Jan. 24 (UPI) -- Authorities have named the two teenage students who were killed by gunfire at a Kentucky high school.
Bailey Nicole Holt died at the scene and Preston Ryan Cope at a hospital, Kentucky State Police Commissioner Rick Sanders said. Both students were 15 years old.
Of the 18 injured, four of them are in critical condition. They range in age from 14 to 18 and include 14 boys and six girls total.
Many of the injured students were taken to Vanderbilt University Medical Center, where three boys had gunshot wounds to the head, one boy an arm wound and another shot in the chest and abdomen, officials said. The boy with the arm wound, a special needs student, may have to have the limb amputated.
The shooting occurred just before 8 a.m. Tuesday at the southwestern Kentucky school. A 15-year-old boy was taken into custody and will be charged with two counts of murder and multiple counts of attempted murder, Sanders confirmed.
Sanders said that one of the first reconsiders at the scene, though that Holt was his daughter.
"He had to go over to convince himself it was not his daughter," he said.
"To walk in, the backpacks laying around, the phones laying around, going off ... it's indescribable," Marshall County Attorney Jeffrey Edwards said. "I've been doing this for 25 years. It's not like anything I've experienced in my life."
Students were seen running down U.S. highway 68, located in front of school, to search for their parents after the shooting.
"Just the looks on their faces, it just kind of sticks with you," Mark Garland, an auto shop owner near the school, said.

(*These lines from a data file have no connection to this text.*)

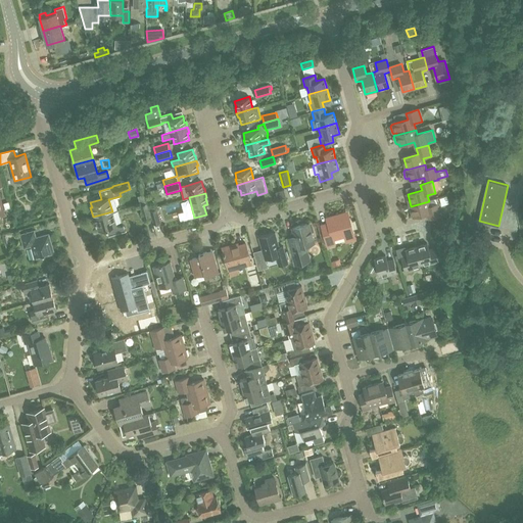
[(429,201),(411,206),(414,218),(428,214),(430,220),(442,217),(439,204),(431,207),(429,201)]
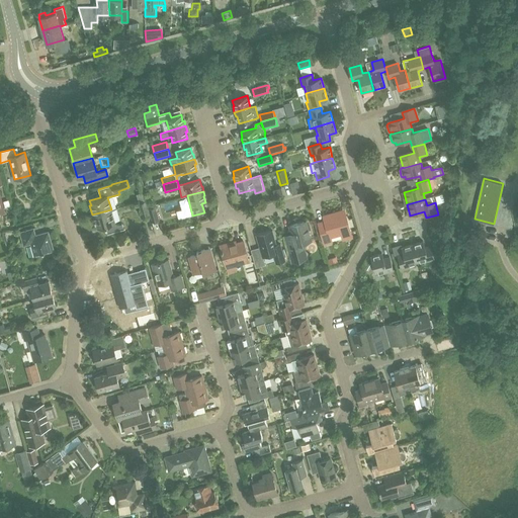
[(143,219),(150,217),(147,200),(139,202),(143,219)]
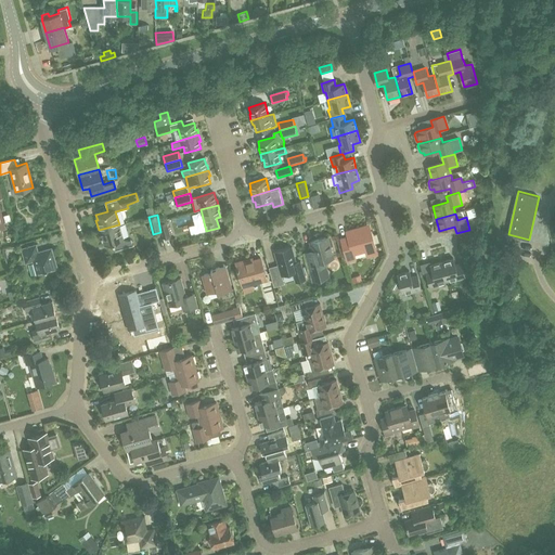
[(163,237),(171,235),(167,221),(159,223),(163,237)]
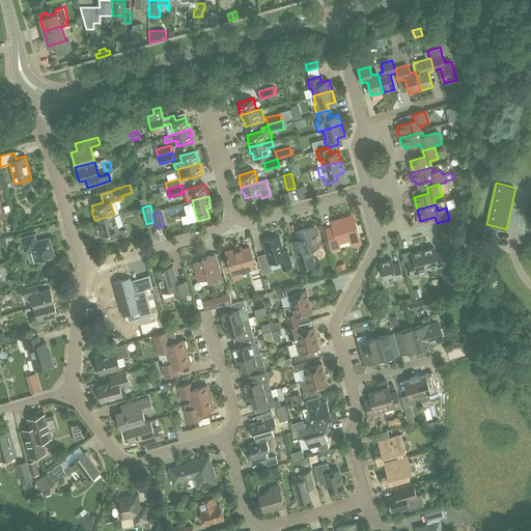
[(114,215),(94,220),(95,226),(98,226),(100,234),(109,231),(111,240),(127,234),(126,229),(121,229),(117,228),(114,215)]
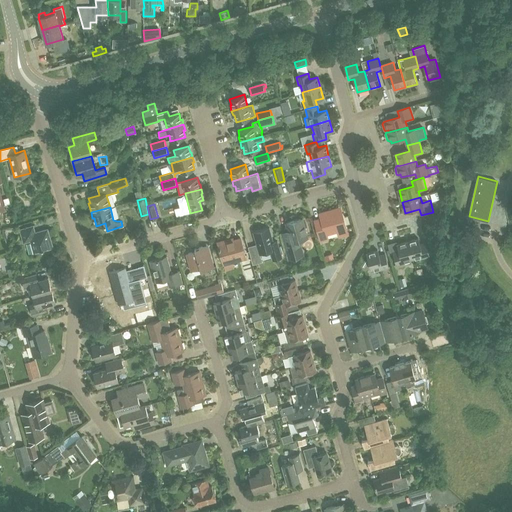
[(339,215),(337,209),(318,214),(321,222),(316,224),(320,238),(320,242),(329,240),(327,234),(337,231),(339,237),(347,235),(342,214),(339,215)]
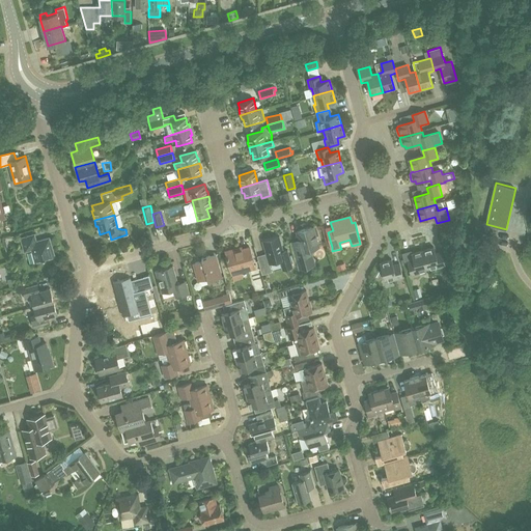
[(301,270),(314,266),(311,255),(309,249),(318,246),(313,226),(297,231),(301,246),(295,247),(298,258),(301,270)]
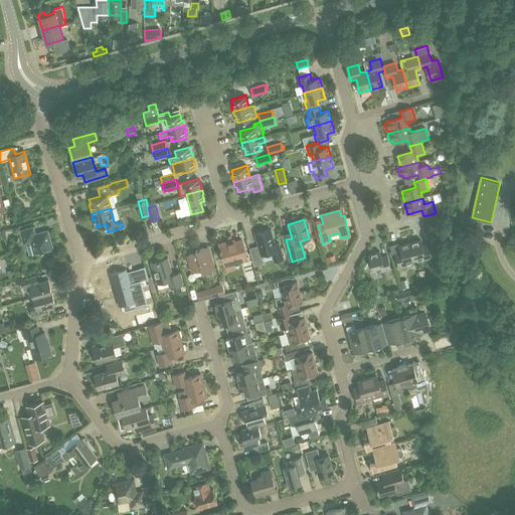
[(35,233),(33,226),(20,230),(24,244),(30,242),(34,254),(53,249),(47,229),(35,233)]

One girl, who was close enough to the shooting scene that she saw bullets pinging off the walls, could barely speak, Garland said.

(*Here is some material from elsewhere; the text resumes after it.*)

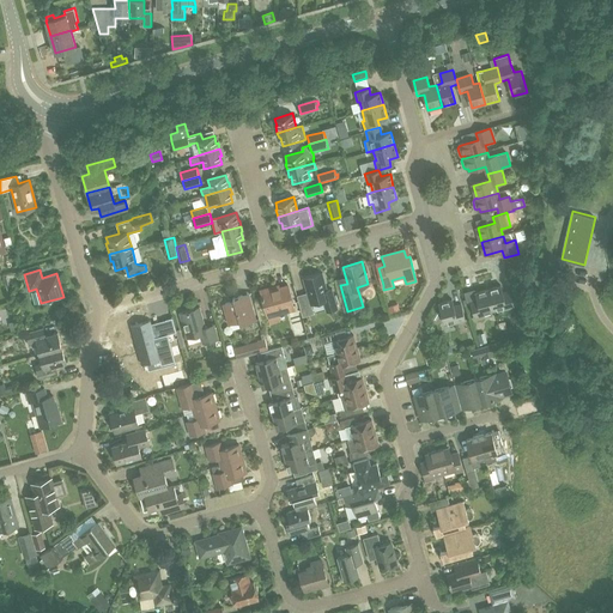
[(327,290),(322,272),(303,278),(310,304),(322,301),(326,313),(339,309),(333,287),(327,290)]
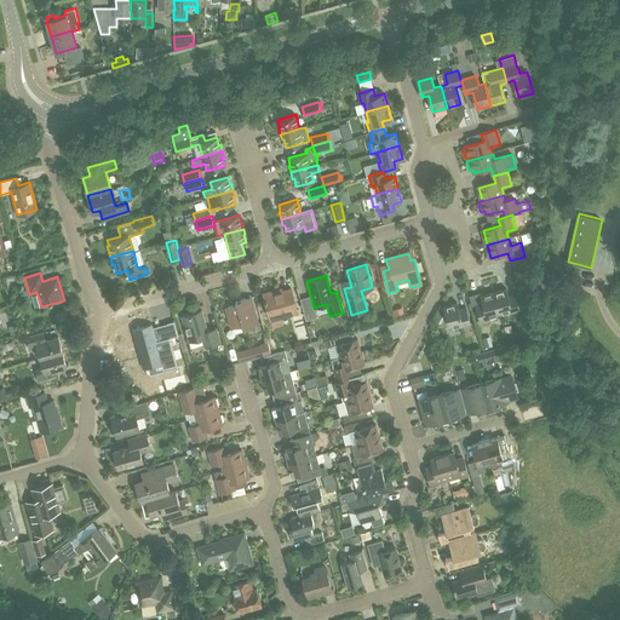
[(298,313),(291,287),(277,291),(276,290),(263,293),(271,320),(298,313)]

Government officials quickly condemned the shooting.
"I know I speak for communities across my home state in sending prayers of comfort and healing to students, faculty and everyone affected by this violence," Senate Majority Leader Mitch McConnell, R-Ky., said. "Our hearts are with the entire community of Marshall County and our gratitude is with the first responders who rushed into harm's way."
"Our nation's schools should be some of the safest spaces in our communities," former Arizona Rep. Gabrielle Giffords, a survivor of gun violence, said. "Why do we keep allowing this terror to happen? ... It's horrifying that we can no longer call school shootings 'unimaginable' because the reality is they happen with alarming frequency."